Pardonner

La maîtresse se lève, il est l’heure de partir.
Vite se dit l’enfant, qui s’apprête à sortir.
Cartable sous le bras, elle court empressée.
Elle a vu au bazar un service à café.

Six tasses, six soucoupes qu’elle veut pour sa Maman,
Un décor japonais dans un coffret charmant.
Elle a compté ses sous. Si ce n’est pas trop cher,
Quel merveilleux cadeau pour la fête des Mères !

Elle pousse la porte, le timbre carillonne.
Oui, elle peut acheter, l’enfant s’en émotionne.
On le met de côté pour elle jusqu’à jeudi.
Maintenant il lui faut rattraper ses amis.

Elle a peur, l’enfant, de rencontrer Germaine,
Sa voisine de classe qui la traite avec haine.
Et qui, sans qu’on la voie, à l’aide d’un crochet
Déchire ses vêtements, l’enferme aux cabinets.

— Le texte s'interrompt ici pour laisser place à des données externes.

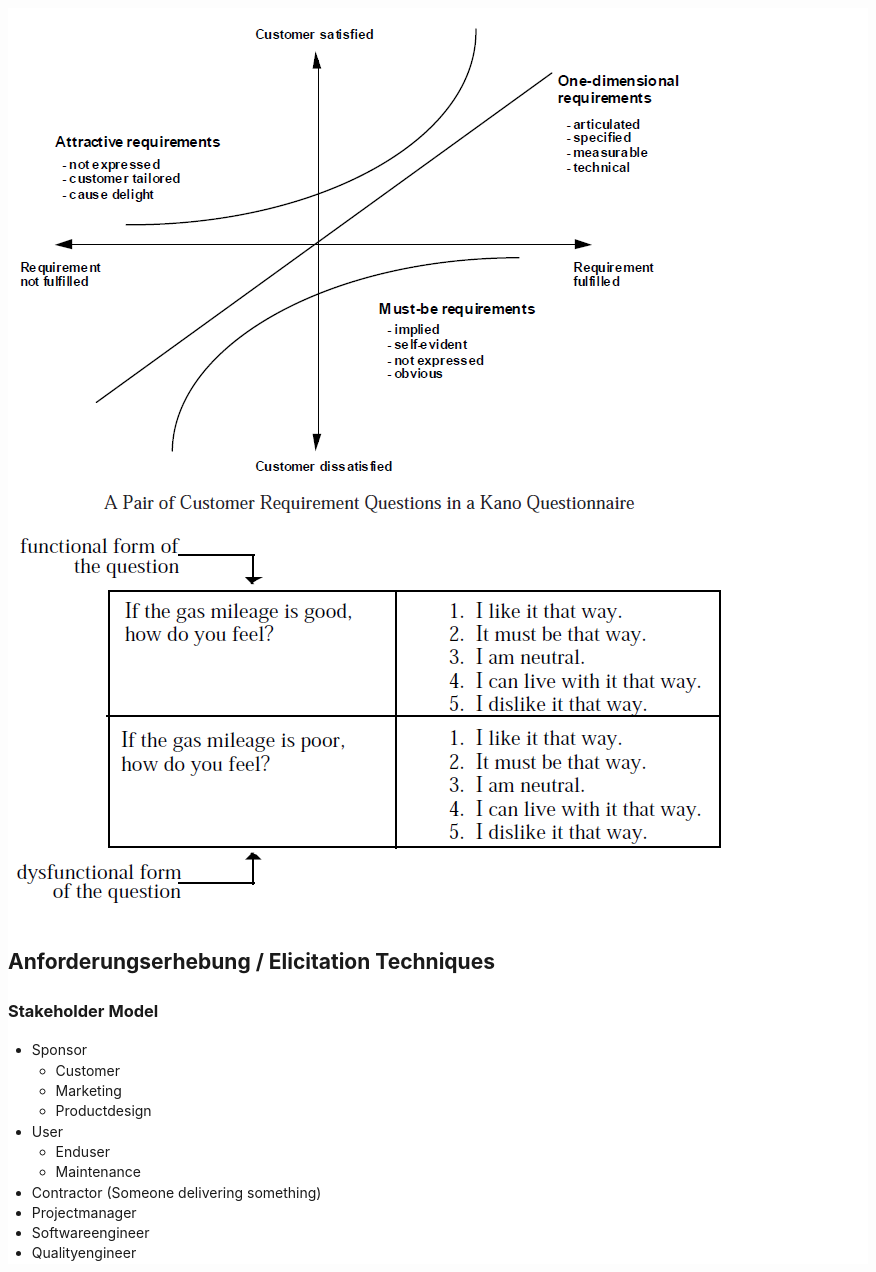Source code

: ![](Assets/Softwaretechnik2-Kano-1.png)
![](Assets/Softwaretechnik2-Kano-2.png)

## Anforderungserhebung / Elicitation Techniques
### Stakeholder Model
- Sponsor
    - Customer
    - Marketing
    - Productdesign
- User
    - Enduser
    - Maintenance
- Contractor (Someone delivering something)
- Projectmanager
- Softwareengineer
- Qualityengineer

L’enfant court, vole, afin de pouvoir rattraper
Sa chère amie Andrée et ses frères plus âgés.
Elle veut se joindre à eux jusques à sa maison.
Germaine dépitée l’injurie sans raison.

Ses bons amis l’ont protégée, sa joie est vive.
Merci, Andrée, Luc et Vincent, l’enfant arrive.
Voici la porte, laquelle n’est pas fermée à clé,
Il suffit de pousser, la serrure est cassée.

On entre ainsi dans la cuisine, pièce de vie.
La tapisserie aux tons passés reste fleurie.
Rien n’est précieux dans ces lieux désuets,
De vieux meubles cirés en gardent les secrets.

Le trésor de l’endroit, ce sont ses habitants.
Il n’y a rien à prendre lorsqu’ils sont absents.
Un poste de radio sur un buffet sculpté
Y côtoie une boîte faite de bois doré.

Ce coffret, qu’on appelle la boîte à offenses,
Est plus simple d’emploi que ne l’est la vengeance.
À l’intérieur, de quoi écrire rapidement,
Un briquet à molette ; une longueur de ruban.

L’enfant en sort feuille et crayon puis écrit :
« Germaine, en classe, a tout déchiré mes habits.
À la récré, dans les toilettes, elle m’a bloquée »
« Le grand-père de Josette voulait m’humilier. »

Elle signe ce dépôt de son simple prénom,
Le place dans la boîte avec le crayon.
Le dernier jour de la semaine, le samedi,
On se lave le corps et l’on pardonne aussi.

Lorsque tous sont propres et avant le dîner
Son père met sur la table la boîte concernée.
Il ajoute une assiette, et le ruban noué.
Chacun prend le papier qu’il a un jour signé.

Et devant la famille qui s’est rassemblée,
Les offenses vécues sont alors exposées.
La mère de l’enfant redoutant la violence
Ira voir la maîtresse pour plus de vigilance.

Le Grand-père de Josette, eh bien, qu’avait-il dit ?
L’enfant porte à Josette ses devoirs par écrit,
Car Josette est malade. Et l’enfant écrit bien.
« Belle écriture, science des ânes », dit le doyen.

C’est un temps solennel, et l’enfant va parler :
« À Germaine qui m’a, à l’école attaquée,
Je choisis librement d’accorder mon pardon.
Un choix irrévocable et signé de mon nom. »

« Et je pardonne aussi au grand-père de Josette. »
Elle fait alors brûler son papier dans l’assiette.
Puis elle défait le nœud dans le ruban formé,
« Je libère maintenant tous ceux qui m’ont blessée. »

Autour de la table, successivement on pardonne.
Offenses effacées, la liberté est bonne.
Il est l’heure de dîner, le repas est si bon
Quand le cœur est léger par l’accord du pardon.